Nora prit le téléphone des mains de son ami et fit défiler les images. Le Tauros vert était toujours aussi magnifique, seul au milieu des grandes plaines, son corps marqué par les cicatrices de violents combats.
— Des cicatrices ? Je ne me souviens pas les avoir vues sur la photo de PokéSnap.
— Parce que je les ai enlevées, ou adoucies, en retouchant la photo. Un Pokémon blessé, ça ne plaît pas au public. Mais ce n’est pas la seule chose que tu devrais remarquer. Tu as rencontré un Tauros shiny toi aussi, comment était-il ?
— Comment il était ? Comment tu veux que je le sache, il était noyé dans un troupeau de dizaines de têtes, je ne l’ai même pas remarqué sur le moment et…
Nora s’interrompit. Un Tauros seul au milieu des grandes plaines. Une photo incroyable : parce que les Tauros vivaient toujours en troupeaux. Son Tauros était dans un troupeau. Le Tauros d’Ori était seul. Seul et blessé. Un doute glacial commença à s’insinuer en elle.
— Attends, ne me dis pas que… C’est juste une exception n’est-ce pas ? Les autres chromatiques…
Ori ne répondit pas, reprit son téléphone, chercha une autre photo. Un Lixy d’un jaune éclatant, couvert de morsures, qui observait, de loin, la meute où il était né. Le Nymphali de la Forêt de Lumirinth, harcelé par les griffes des Grimalin. Un Lovdisc esseulé, nageant loin de son banc, pourchassé par les Serpang.
— Je pensais… reprit Ori d’une voix éteinte, je pensais que tous les chromatiques étaient rejetés par leurs groupes, qu’ils étaient tous attaqués par les autres Pokémon. Parfois, je regardais la photo du Pyroli, jouant avec ses petits près de la lave, et je me disais “pas tous, pas tous”. Mais le shiny suivant était blessé, seul, rejeté, et je ne savais pas quoi faire. Je retouchais les blessures, je sélectionnais le cliché où la détresse était la moins apparente. Et je me demandais si c’était ma faute, si j'attirais les malheureux. Mais on dirait que la réponse est bien plus simple. Les invisibles sont les seuls chromatiques heureux.
Un long silence suivit cette déclaration d’Ori. Il se tourna vers Nix, et lut dans son regard que le petit Évoli avait toujours su cela. Était-ce la raison pour laquelle il voulait évoluer en invisible ?
Nora, interdite, retourna à son album et le feuilleta d’un œil nouveau. Ces fichus invisibles, incapables d’avoir une couleur incroyable, si proches des originaux, s’étalaient sous ses yeux. Jouant avec leurs petits, chassant en meute, nageant ensemble. Ils étaient tous pleins de vie, de joie, de couleur.
— Comment a-t-on fait pour ne pas réaliser ça plus tôt ? demanda Nora, incrédule.
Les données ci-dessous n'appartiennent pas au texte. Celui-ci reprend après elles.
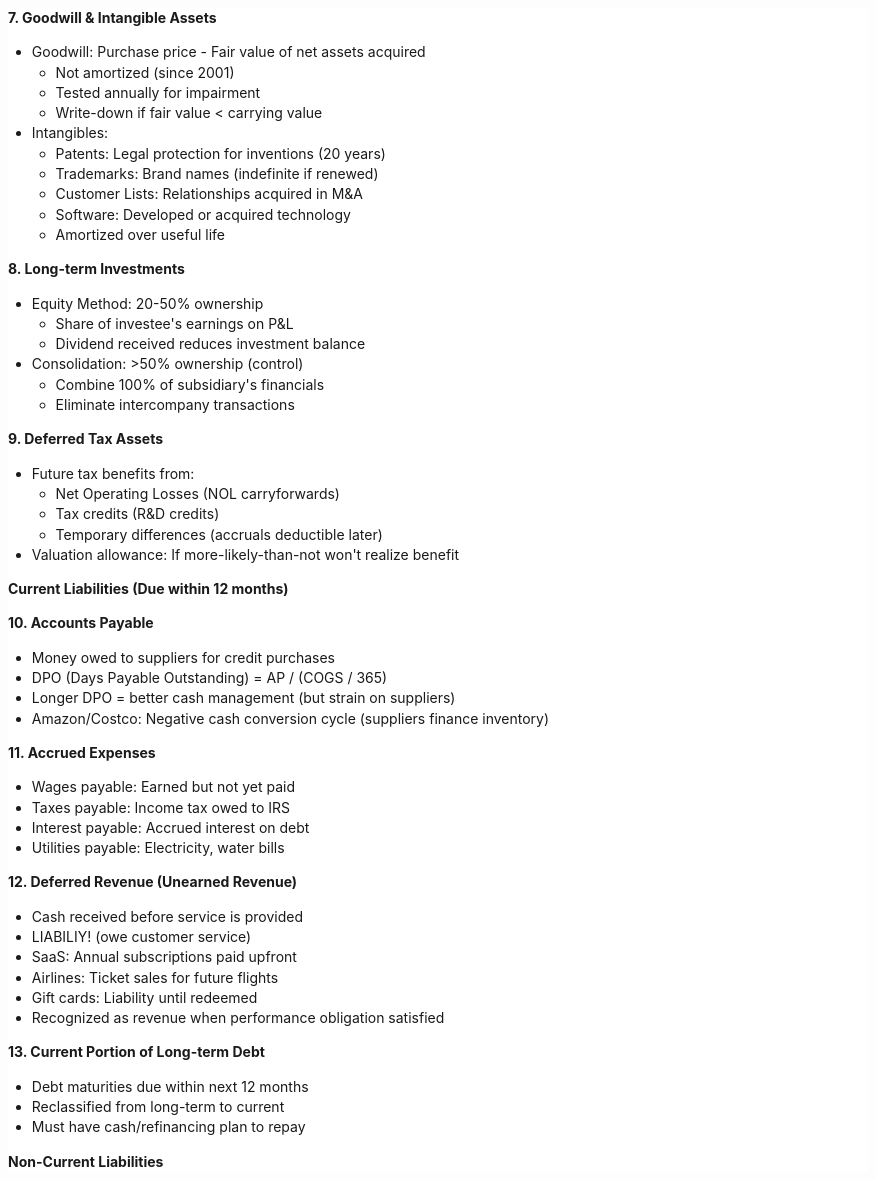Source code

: **7. Goodwill & Intangible Assets**
- Goodwill: Purchase price - Fair value of net assets acquired
  - Not amortized (since 2001)
  - Tested annually for impairment
  - Write-down if fair value < carrying value
- Intangibles:
  - Patents: Legal protection for inventions (20 years)
  - Trademarks: Brand names (indefinite if renewed)
  - Customer Lists: Relationships acquired in M&A
  - Software: Developed or acquired technology
  - Amortized over useful life

**8. Long-term Investments**
- Equity Method: 20-50% ownership
  - Share of investee's earnings on P&L
  - Dividend received reduces investment balance
- Consolidation: >50% ownership (control)
  - Combine 100% of subsidiary's financials
  - Eliminate intercompany transactions

**9. Deferred Tax Assets**
- Future tax benefits from:
  - Net Operating Losses (NOL carryforwards)
  - Tax credits (R&D credits)
  - Temporary differences (accruals deductible later)
- Valuation allowance: If more-likely-than-not won't realize benefit

**Current Liabilities (Due within 12 months)**

**10. Accounts Payable**
- Money owed to suppliers for credit purchases
- DPO (Days Payable Outstanding) = AP / (COGS / 365)
- Longer DPO = better cash management (but strain on suppliers)
- Amazon/Costco: Negative cash conversion cycle (suppliers finance inventory)

**11. Accrued Expenses**
- Wages payable: Earned but not yet paid
- Taxes payable: Income tax owed to IRS
- Interest payable: Accrued interest on debt
- Utilities payable: Electricity, water bills

**12. Deferred Revenue (Unearned Revenue)**
- Cash received before service is provided
- LIABILIY! (owe customer service)
- SaaS: Annual subscriptions paid upfront
- Airlines: Ticket sales for future flights
- Gift cards: Liability until redeemed
- Recognized as revenue when performance obligation satisfied

**13. Current Portion of Long-term Debt**
- Debt maturities due within next 12 months
- Reclassified from long-term to current
- Must have cash/refinancing plan to repay

**Non-Current Liabilities**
Toutes ces années à les pister, à les shasser, à les photographier. Tout ça, sans s'apercevoir de l’impact de leur couleur sur leur vie ? Pourquoi personne n’a jamais remarqué ça ? Les scientifiques ? Le projet ShinyDex ? Les dresseurs ?
— Peut-être parce que les dresseurs capturent les chromatiques visibles. Ils les sortent de leur environnement, leur offrent une vie différente. Ils ne sont plus sauvages, ils n’ont plus de meute à laquelle appartenir. Mais nous…
Ori fut interrompu par un cri de Nora. Elle s’était arrêtée sur la page rose d’un Ptiravi qui riait aux éclats.
— C’est là, Ori, c’est là ! On a trouvé ce Ptiravi dans la Forêt d’Empoigne, juste à côté d’ici. C’était il y a des années, Lux était encore un Ponchiot et il avait passé des heures à jouer avec ce Ptiravi. On retournait le voir de temps en temps à une époque et puis on a arrêté, nos voyages à l’étranger étaient devenus trop fréquents.
Nora tremblait. Une certitude venue du plus profond de son être le lui affirmait : Lux était retourné voir son vieil ami.